TASK GOAL =
Copy the material below line for line, keeping every word, line break, and punctuation mark unchanged.

RECORDS FOR PROCESSING =
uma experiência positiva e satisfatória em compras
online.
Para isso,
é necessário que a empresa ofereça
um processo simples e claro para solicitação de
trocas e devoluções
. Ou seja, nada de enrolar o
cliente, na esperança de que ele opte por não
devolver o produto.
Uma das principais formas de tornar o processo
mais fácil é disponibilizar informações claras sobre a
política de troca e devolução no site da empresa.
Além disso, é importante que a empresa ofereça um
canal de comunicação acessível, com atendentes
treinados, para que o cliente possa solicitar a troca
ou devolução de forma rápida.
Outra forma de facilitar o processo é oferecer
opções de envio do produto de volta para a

FINISHED EXERCISE =
uma experiência positiva e satisfatória em compras
online.
Para isso,
é necessário que a empresa ofereça
um processo simples e claro para solicitação de
trocas e devoluções
. Ou seja, nada de enrolar o
cliente, na esperança de que ele opte por não
devolver o produto.
Uma das principais formas de tornar o processo
mais fácil é disponibilizar informações claras sobre a
política de troca e devolução no site da empresa.
Além disso, é importante que a empresa ofereça um
canal de comunicação acessível, com atendentes
treinados, para que o cliente possa solicitar a troca
ou devolução de forma rápida.
Outra forma de facilitar o processo é oferecer
opções de envio do produto de volta para a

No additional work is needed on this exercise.